«Бородину.
То, что передала Аня, правда. Я был в гестапо. Для того чтобы бежать, дал согласие на перевербовку. Завтра даю очную ставку Ане и Бергу. Прошу санкционировать продолжение работы, которая вступила в решающую фазу. Спасение Кракова гарантирую. Был, есть и остаюсь большевиком. Прошу принять данные на Берга, сообщенные им Коле...»
И в самом конце:
«Штаб гитлеровцев получил данные о передвижениях на нашем фронте, которые расцениваются Бергом как подготовка к возможному наступлению. Примите меры. Связь прерываю. Выйду сегодня ночью.

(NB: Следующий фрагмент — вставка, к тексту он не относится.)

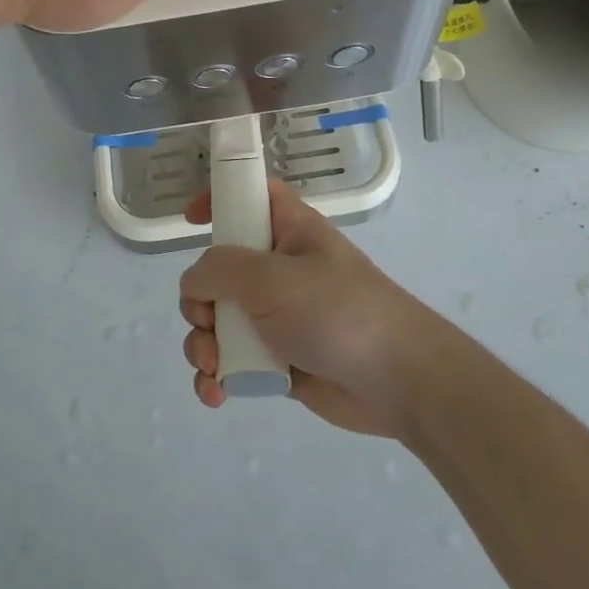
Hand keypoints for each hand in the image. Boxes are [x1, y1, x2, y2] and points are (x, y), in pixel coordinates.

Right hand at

Кобцов вернул Меньшикову донесение, покрутил головой, хмыкнул и сказал:
— Очевидное дело... В этом случае и руководство не колебалось бы в оценке всей этой катавасии.

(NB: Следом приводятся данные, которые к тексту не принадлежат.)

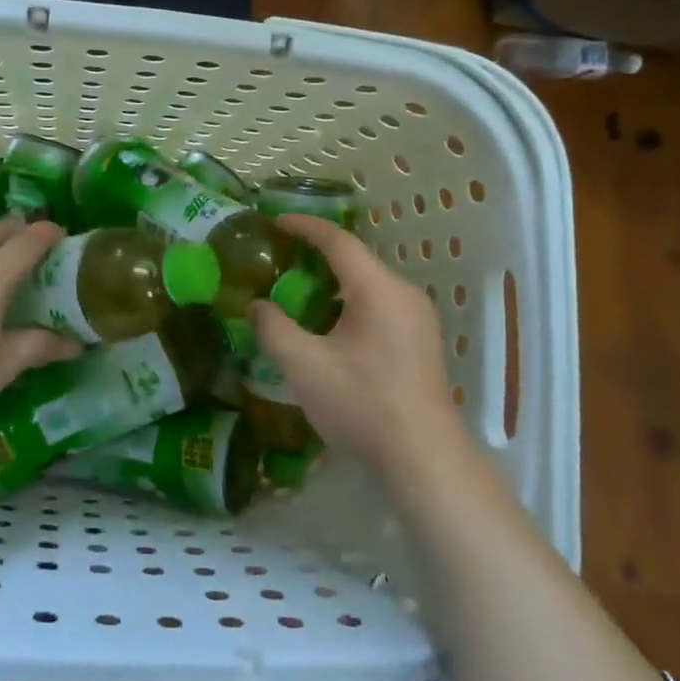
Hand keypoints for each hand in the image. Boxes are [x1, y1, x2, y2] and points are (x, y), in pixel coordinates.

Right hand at [248, 214, 462, 472]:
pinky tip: (328, 325)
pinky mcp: (421, 340)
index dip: (305, 227)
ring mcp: (418, 317)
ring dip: (332, 281)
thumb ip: (274, 329)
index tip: (275, 223)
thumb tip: (256, 305)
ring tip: (297, 291)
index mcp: (378, 290)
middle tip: (280, 260)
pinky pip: (380, 303)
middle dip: (316, 254)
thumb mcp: (304, 367)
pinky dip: (349, 301)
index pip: (338, 241)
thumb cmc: (362, 405)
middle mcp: (403, 293)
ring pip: (368, 283)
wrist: (423, 458)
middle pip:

— А ты? — спросил Бородин. — Как ты?
— Я себя от руководства не отделяю. А ты?
— Знаешь, — медленно ответил Бородин, — я старался себя никогда не отделять от нашего дела, а в открытом афишировании своей персональной преданности руководителям есть доля определенной нескромности. Не находишь?
— Не нахожу.
— Ну, это — твое дело, — пожал плечами Бородин.
— Именно.
— Давай будем связываться с руководством.
— Это верно. Что им говорить? Как предлагаешь?
— А ты?
— Мы ж с тобой не в прятки играем.
— Хорошая игра, между прочим. Иногда не грех.
— Тоже справедливо. Только там, — Бородин кивнул головой на радиограмму, — люди. Им не до пряток с нами. Они с врагом в прятки играют.
— Слова, слова, — поморщился Кобцов, — до чего ж я не люблю эти самые ваши высокие слова!.. Люди. Люди, понимаешь, порождение крокодилов.
— Это хорошо, что ты классику чтишь. Только за теми людьми — дело. Спасение Кракова. И мы с тобой за это дело отвечаем в равной степени. Или нет? Я готов немедля отправить им радиограмму: пусть идут через фронт на проверку.
— Не лишено резона.
— Вот так, да?
— Вот так. Именно.
— Хорошо. Сейчас я составлю две радиограммы. Первая: немедленно переходите линию фронта в таком-то квадрате — детали мы с тобой согласуем, где их пропустить. А вторую я составлю иначе. Я ее составлю так: продолжайте работу, обеспечьте выполнение поставленной перед вами задачи по спасению Кракова. Какую ты завизируешь, ту я и отправлю. Только подошьем к делу обе. Ладно? Чтобы, когда Краков взлетит на воздух, мы с тобой давали объяснение вдвоем. Ну как?
Кобцов достал пачку «Герцеговины Флор», открыл ее, предложил Бородину, и они оба закурили, не сводя глаз друг с друга.
— Слушай, товарищ полковник, — сказал Кобцов, глубоко затягиваясь, — а какого черта, собственно, мы с тобой всю эту ерундистику с бюрократией разводим? Нас учат доверять человеку. Неужто ты думаешь, что я могу тебе хоть в самой малости не верить? Ты, как говорится, хозяин — барин. Я — зам. Только зам. Принимай решение — и все. Как считаешь нужным, так и поступай.
— Уходишь, значит...
— Я?
— Нет, зайчик.
— Вот странный ты какой человек. Ты ко мне пришел посоветоваться, так?
— Точно.
— Ну, я тебе и советую: поступай, как тебе подсказывает твоя революционная сознательность.
— А тебе что подсказывает твоя революционная сознательность?
— Она мне подсказывает верить тебе. Персонально — тебе. Ты за своих людей в ответе, правда? Тебе и вера.
Бородин поехал к Мельникову. Тот выслушал его, прочитал обе радиограммы и написал на уголке той, что предлагала Вихрю продолжать работу: «Я — за. Начальник Управления контрразведки «Смерша» фронта полковник Мельников».
— Только Кобцову своему покажи. И передай ему: полковника Берга, если он действительно под той фамилией работал в Москве, что передал Вихрь, я знал. Я с ним пару раз даже пил на приемах в Леонтьевском переулке, у них в посольстве. По внешнему описанию твоего Вихря это он. Это очень серьезно, очень перспективно. Тут есть куда нити протягивать, тут можно в Берлин нити потянуть или куда подальше. О будущем надо думать...
Аппель подъехал к дому Крауха, попросив эсэсовского шофера уступить ему эту дневную ездку, чтобы была свободной ночь.
— Шалун, — сказал эсэсовский шофер, — ах ты шалун.
— Я не просто шалун, — ответил бледный Аппель, — я шалун с салом.
И он протянул эсэсовцу шматок сала.
— Мне действительно надо сегодня ночью быть свободным.
— Ладно. Езжай. Скажешь, что моя машина на ремонте.